Among other things, the report said electrical prods should be used only as a last resort when human or animal safety is in jeopardy, and that they should never be used on a horse’s head or genitals.

“I thought it was ironic that while Bob Abbey was announcing the reforms I was filming the hot-shotting of the burros,” said Kathrens, an Emmy-award winning filmmaker who is the executive director of the Colorado-based Cloud Foundation, a nonprofit horse advocacy group.

Kathrens said she was about the length of two football fields away when, zooming in with her professional lenses, she captured the footage. The video showed the end points on the prods producing a shock when a wrangler lifted it into the air.

Most disturbing to Kathrens was that officials for the U.S. Agriculture Department and BLM were standing near the wranglers and witnessed the shocks but did nothing to interfere.

Kathrens said BLM officials told her privately they shared her concerns in that regard.

That’s where Lueders said agency workers have to do a better job.

Lueders delivered that message to several dozen employees in a video teleconference involving all of Nevada’s BLM offices last week, saying there’s no excuse for turning the other way if they get wind of any inhumane treatment of animals.

Lueders said, however, that it may be easier said than done when it comes to persuading workers to step up in what is often a controversial, and emotionally charged, situation.

But she said she believes her message got through.

“I made it very clear that is my expectation,” she said. “We have a lot of committed, passionate people here who care very much about the resource and the animals themselves. You can tell by that passion and professionalism that everyone takes it very seriously.”

Lisa Ross, a public affairs specialist for the BLM in Winnemucca, said Lueders’ words have been well received and will be taken seriously.

“It’s a very important message to hear,” Ross said. “It doesn’t mean that everything was wrong and now we are making it right. It’s just that it is important and everybody needs to be on the same page on this.”

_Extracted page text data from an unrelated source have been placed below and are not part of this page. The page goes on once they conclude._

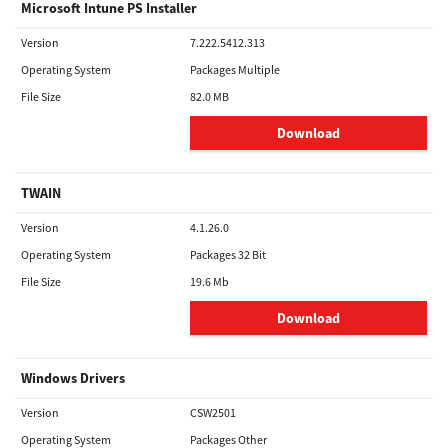
Microsoft Intune PS Installer
Version
7.222.5412.313
Operating System
Packages Multiple
File Size
82.0 MB
Download
TWAIN
Version
4.1.26.0
Operating System
Packages 32 Bit
File Size
19.6 Mb
Download
Windows Drivers
Version
CSW2501
Operating System
Packages Other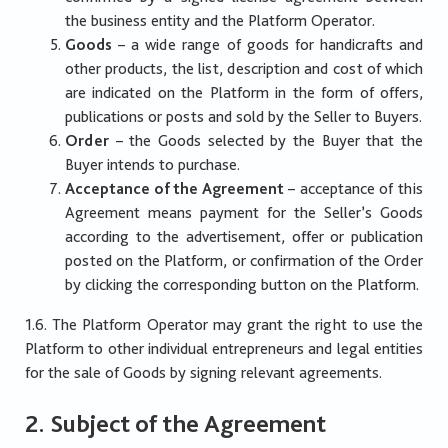
the business entity and the Platform Operator.
Goods
– a wide range of goods for handicrafts and
other products, the list, description and cost of which
are indicated on the Platform in the form of offers,
publications or posts and sold by the Seller to Buyers.
Order
– the Goods selected by the Buyer that the
Buyer intends to purchase.
Acceptance of the Agreement
– acceptance of this
Agreement means payment for the Seller’s Goods
according to the advertisement, offer or publication
posted on the Platform, or confirmation of the Order
by clicking the corresponding button on the Platform.
1.6. The Platform Operator may grant the right to use the
Platform to other individual entrepreneurs and legal entities
for the sale of Goods by signing relevant agreements.
2. Subject of the Agreement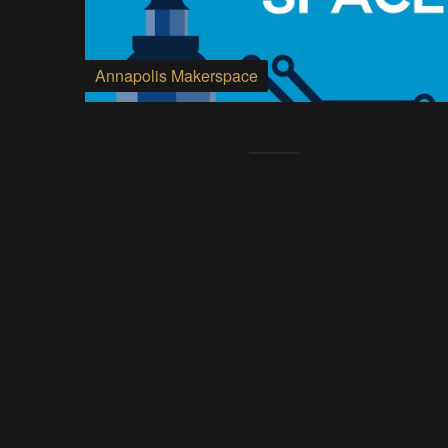
Annapolis Makerspace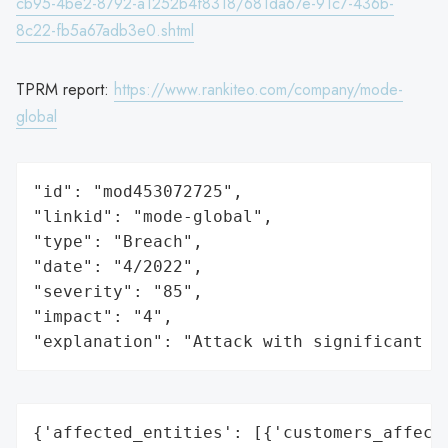
cb95-4be2-8792-a1252b4f8318/681da67e-91c7-436b-
8c22-fb5a67adb3e0.shtml
TPRM report:
https://www.rankiteo.com/company/mode-
global
"id": "mod453072725",

"linkid": "mode-global",

"type": "Breach",

"date": "4/2022",

"severity": "85",

"impact": "4",

"explanation": "Attack with significant i
{'affected_entities': [{'customers_affecte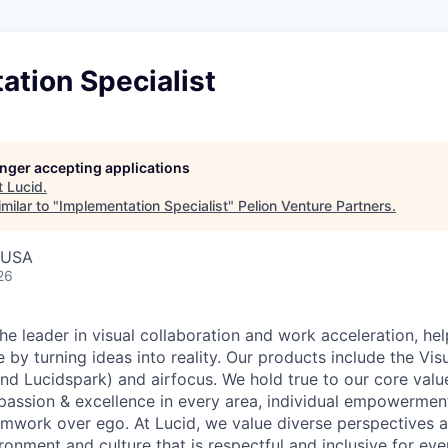
tion Specialist
longer accepting applications
t
Lucid
.
milar to "
Implementation Specialist
"
Pelion Venture Partners
.
, USA
26
he leader in visual collaboration and work acceleration, he
e by turning ideas into reality. Our products include the Vis
nd Lucidspark) and airfocus. We hold true to our core value
passion & excellence in every area, individual empowerment,
mwork over ego. At Lucid, we value diverse perspectives 
ronment and culture that is respectful and inclusive for eve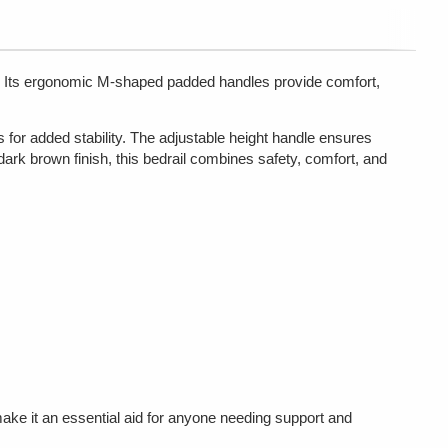
ed. Its ergonomic M-shaped padded handles provide comfort,
 for added stability. The adjustable height handle ensures
 dark brown finish, this bedrail combines safety, comfort, and
ake it an essential aid for anyone needing support and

About 33,000 wild horses freely roam 10 Western states — about half in Nevada. Another 41,000 are kept in government-funded facilities, including one in Herriman, Utah, that came under fire as a result of more video footage taken by horse protection advocates last spring.

A BLM task force asked to investigate issued a report in September confirming “unacceptable” conditions at the overcrowded facility where horses were forced to stand in a 4- to 8-inch deep mixture of mud and manure. BLM has since moved those animals elsewhere.

It was videotape of a helicopter either nudging or getting extremely close to a mustang in August during a roundup in northeast Nevada near the Utah line that prompted U.S. District Judge Howard McKibben to give BLM a stern lecture.

McKibben granted a temporary restraining order requiring helicopters to keep their distance from the galloping mustangs.

Lueders said it is important to remain open to criticism.

“I think we all learn more from each gather,” she said. “Each gather gives us another opportunity to improve what we do.”

Kathrens is among those who believe BLM officials are sincere and is optimistic real reform may soon follow on the range.

But Anne Novak, executive director of Protect Mustangs, based in Berkeley, Calif., isn’t so sure. She said there should be a moratorium on roundups until the agency proves they have mechanisms in place to guarantee safe and humane treatment of the horses.

“The BLM must take responsibility to train their contractors before turning wranglers loose with whips and cattle prods,” she said.